This last week was an important one for the User Interface team, with many things needing to get done. Especially when it came to the experience of the user. Due to the nature of DuolBots, remembering your controls can be very difficult. There were several plans to fix that issue, and all of them involved one key element: the icons. In many games, the icons are unnecessary since controls are always the same. However, in DuolBots your controls do not have to be the exact same every time you play. Even if your controls are very similar you might not be controlling the same actions on the bot. This creates a unique problem for DuolBots, where controls become very hard to remember. There are also many combinations of button images and action backs. Instead of making each image and just locating them, we split the front and back and combined them together. This also gives us more control over how the images work together after the parts are in the engine as opposed to requiring an artist to fix it if something is wrong.
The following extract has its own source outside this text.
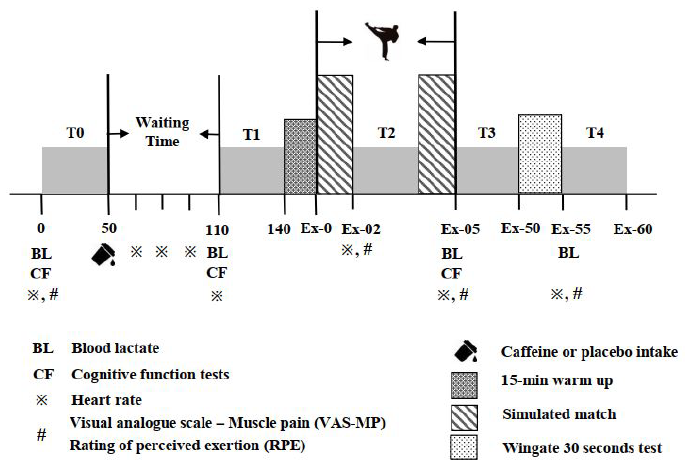
Figure 1. Illustration of experimental protocol.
I worked on implementing the icon generation as well as putting the icons in world space. Icon generation was no easy task as it required special prefabs to be made, for regular images, as well as the images of the D-pad. Then when generating them the program must split the controls based on which player had them. After that I needed to split all “axis” controls, these were controls that had multiple inputs to them. Once that list of controls is made the program then must determine if the control uses the D-pad, or if it can use regular controls, so it knows how to format them. After it knows the format, it can then look up the proper front and back image and place it accordingly. It then must place the objects on the correct layer so that only the player with those controls can see them. Once that finishes you then have all the control icons on their correct layer. After which another script then formats all of them to place them in the correct place and causes them to have to always look at the player.
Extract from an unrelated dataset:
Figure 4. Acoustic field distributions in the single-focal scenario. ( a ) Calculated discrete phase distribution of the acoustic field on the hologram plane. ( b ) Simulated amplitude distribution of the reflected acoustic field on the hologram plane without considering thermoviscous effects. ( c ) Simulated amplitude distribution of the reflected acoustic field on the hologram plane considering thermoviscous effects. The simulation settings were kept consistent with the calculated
After all of this was working, we decided that we may want to use these same icons on the UI canvas, not just in world space. This caused some reworks to happen, the biggest problem was that every Unity component we tried either worked on the canvas or in world space. This forced me to replace the component I had with a script that when called would add the correct component for both situations. I then also had to write generic functions to modify the icon objects regardless of what components they had. After all that was done, a lot of testing needed to be done to verify that the icons showed up properly, and worked as intended.